Depois da derrota na final da Recopa Sul-Americana, Filipe Luís vive o clima mais tenso no comando do Flamengo. O time chegou ao segundo vice na temporada e as críticas recaem sobre o técnico, principalmente por escolhas nas escalações e também no comportamento dentro e fora de campo. Diante disso, o que causa mais incômodo nos torcedores é a montagem dos onze iniciais, mais especificamente no meio campo.
Entre Jorginho, Arrascaeta, De la Cruz, Carrascal, Paquetá, Pulgar e Evertton Araújo, todos eles estão inseridos em um rodízio de jogos — não por questão física, mas pela incerteza da proposta de Filipe Luís. Em cada jogo, uma escalação diferente, o que gera desconfortos nos atletas e na torcida. A pergunta que se levanta é: neste momento, quem deveria o titular?
O ‘muito’ é ‘pouco’

Desde que a temporada foi iniciada, o time teve desfalques, mas nunca deixou de mostrar de apertos no âmbito da criatividade e do preparo físico. Indubitavelmente, é um elenco forte e recheado de opções. No entanto, esse parece ser o problema de Filipe Luís: não saber o que fazer ou o que propor. Esse dilema deu ao Flamengo um clima caótico, trazendo à tona os “fantasmas” de 2023 — quando o clube viveu mais frustrações em seus objetivos.
Até poderíamos abrir um debate para o setor de defesa ou ataque, mas é evidente que o mais crítico é o meio campo. Com a adesão de Paquetá, o time ganhou em renome, status e qualidade técnica. Mas, até agora, o cria do Ninho não conseguiu render o esperado, tampouco saber em qual posição vai jogar.
No ano passado, a titularidade pertencia ao ‘tripé’ Pulgar, Jorginho e Arrascaeta — o camisa 10 fazia movimentações em progressão para ficar próximo da área, mas nunca deixou de ser um pilar de criação do meio campo. Além disso, Carrascal, outro meio campista, ganhou também seu lugar no onze inicial, mas jogando de ponta e dividindo o posto de ‘cabeça-pensante’ com Arrasca. Na reserva, ficariam outros como Evertton Araújo, Allan (deixou o clube este ano), De la Cruz e Saúl (atualmente machucado).
Em 2026, com a chegada de Paquetá, denota-se uma obrigatoriedade em escalar o novo camisa 20 — por ser uma contratação de peso. Só que esse “fardo”, Filipe Luís claramente não consegue carregar. Sendo assim, o que poderia ser feito?

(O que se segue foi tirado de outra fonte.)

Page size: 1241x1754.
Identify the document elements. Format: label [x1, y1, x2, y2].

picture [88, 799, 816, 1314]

Contusões acontecem e a parte física pede cada vez mais atenção. Paquetá chegou com status de “titular” em um meio campo que parecia estar consolidado. Porém, diante da crise e da ineficiência do time em criar jogadas, o técnico terá que escolher entre uma opção e outra para ter algo pragmático em seu sistema. No entanto, isso não necessariamente envolve a relegação do camisa 20 a posto de reserva.

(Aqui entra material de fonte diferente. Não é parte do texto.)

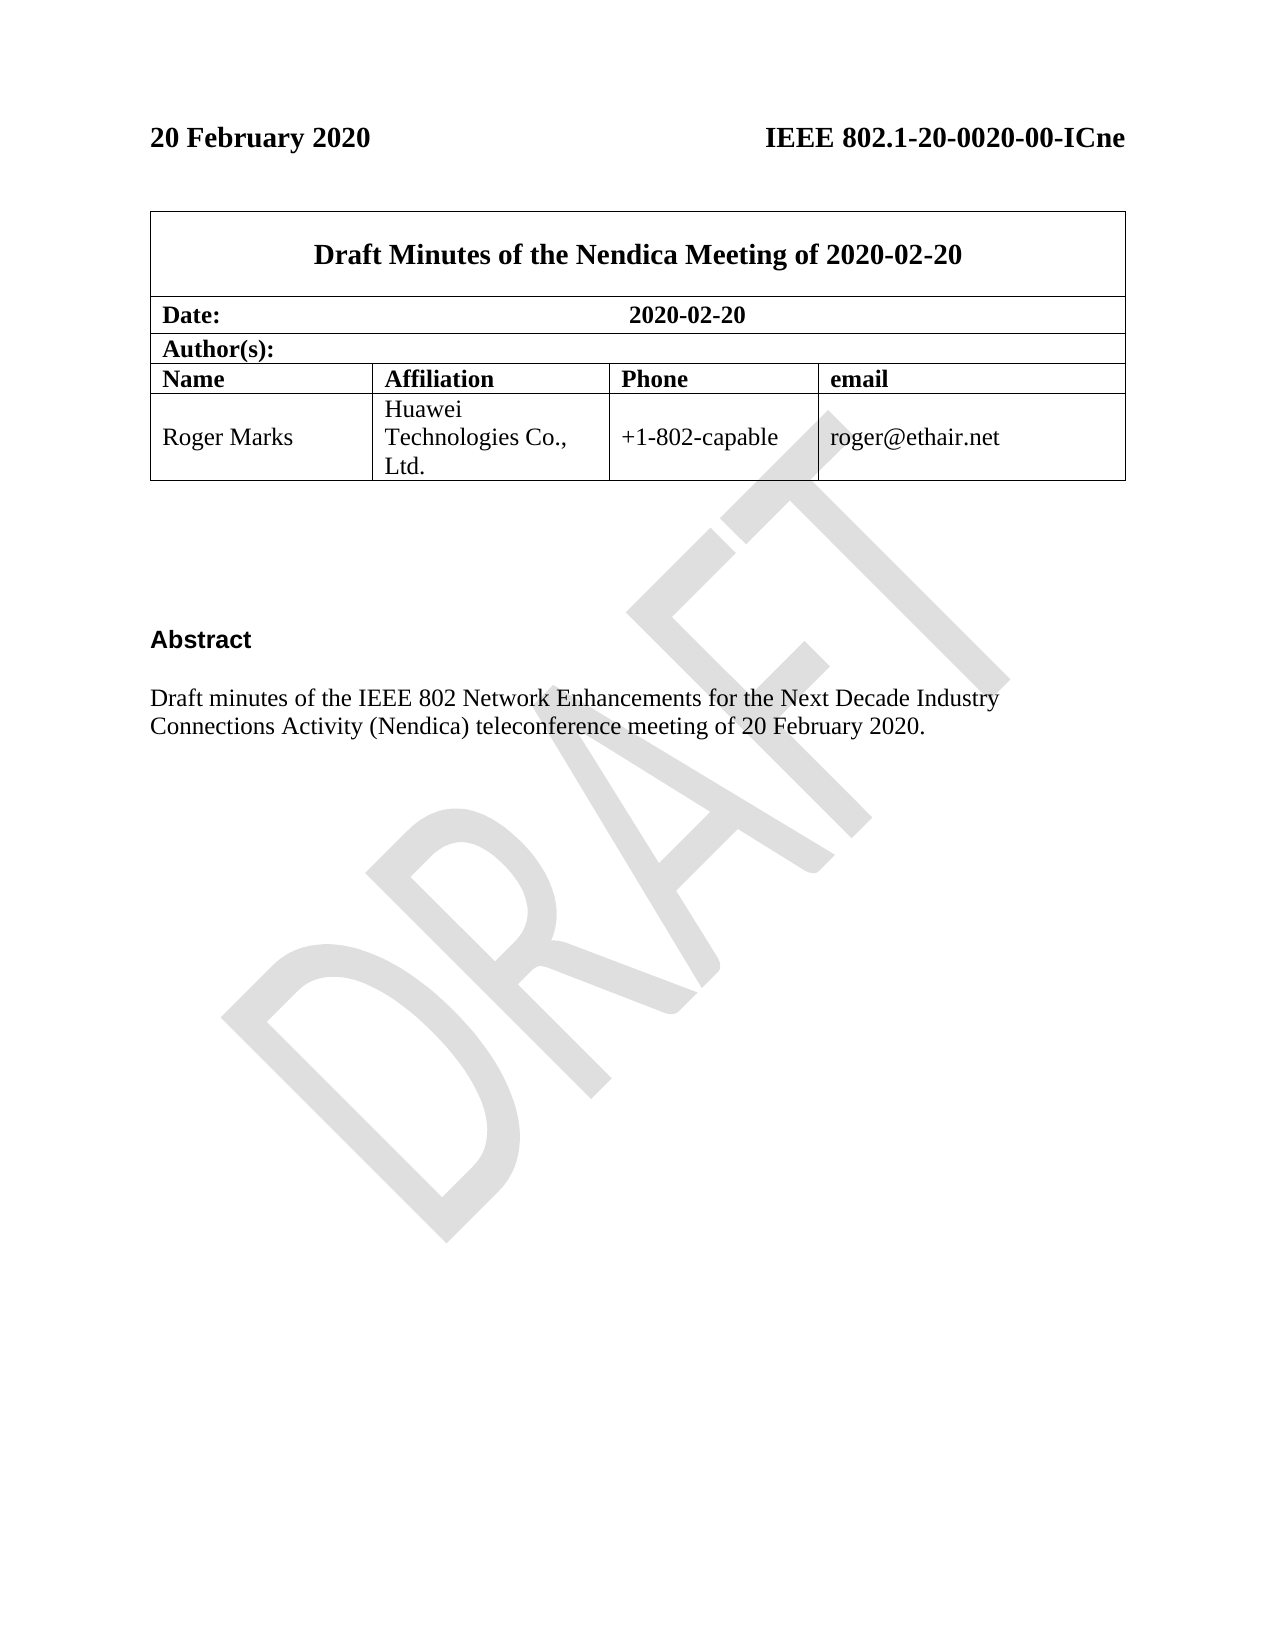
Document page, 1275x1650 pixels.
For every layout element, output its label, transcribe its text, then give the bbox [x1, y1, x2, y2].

table_cell Phone [610, 364, 818, 393]
table_cell roger@ethair.net [819, 394, 1125, 480]
text Draft minutes of the IEEE 802 Network Enhancements for the Next Decade Industry Connections Activity (Nendica) teleconference meeting of 20 February 2020. [150, 683, 1125, 740]
table_cell email [819, 364, 1125, 393]
table_cell Affiliation [373, 364, 609, 393]
table_cell Date: 2020-02-20 [151, 297, 1125, 333]
table_cell Author(s): [151, 334, 1125, 363]
text Abstract [150, 625, 1125, 654]
table_cell Name [151, 364, 372, 393]
table_header Draft Minutes of the Nendica Meeting of 2020-02-20 [151, 212, 1125, 296]
table_cell +1-802-capable [610, 394, 818, 480]
table_cell Roger Marks [151, 394, 372, 480]
table_cell Huawei Technologies Co., Ltd. [373, 394, 609, 480]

Assim, o que o Flamengo tem, neste exato momento, são muitas alternativas que pouco fazem para que o time funcione.
Os dogmas do Flamengo

O excesso de caminhos para seguir só deu ao Flamengo um único: a perdição. O pecado de quem quer muito é a ganância e o rubro-negro está pagando por tudo isso. Na criatividade, dispõe de Arrascaeta, Paquetá e Carrascal; na articulação Jorginho, De la Cruz e Saúl (em condições saudáveis); no combate, Pulgar e Evertton Araújo. Há de se fazer escolhas em cada um desses quesitos para, ao menos, simplificar o que quer. Em outras palavras, quando um joga, o outro terá que ser colocado na reserva — independentemente da sua qualidade ou potencial.
No momento, o que mais preocupa é o físico. Portanto, as escolhas deveriam ser pautadas para que ninguém se machuque — algo que, por exemplo, Jorginho já experimentou na temporada, ficando quase 1 mês sem jogar.
A cada partida é um desafio diferente e as “invenções” não ajudam — principalmente ao colocar Paquetá na ponta. O mais ideal é pensar que a simplicidade e a objetividade darão ao clube uma luz no fim do túnel. O tempo para dar uma resposta ao torcedor já esgotou, igualmente com a paciência.
Temporada pela frente
Com o vice na Recopa, o segundo castigo foi aplicado e o abalo psicológico é notório nos atletas do Flamengo. Os dados estão na mesa e o momento pede assertividade e praticidade nas decisões.
O Fla volta a campo na próxima segunda-feira (02), para enfrentar o Madureira pelo jogo da volta da semifinal do Campeonato Carioca. O jogo será realizado no Maracanã, às 21h (horário de Brasília). O time tem a vantagem de três gols no agregado por ter vencido a ida por 3 a 0.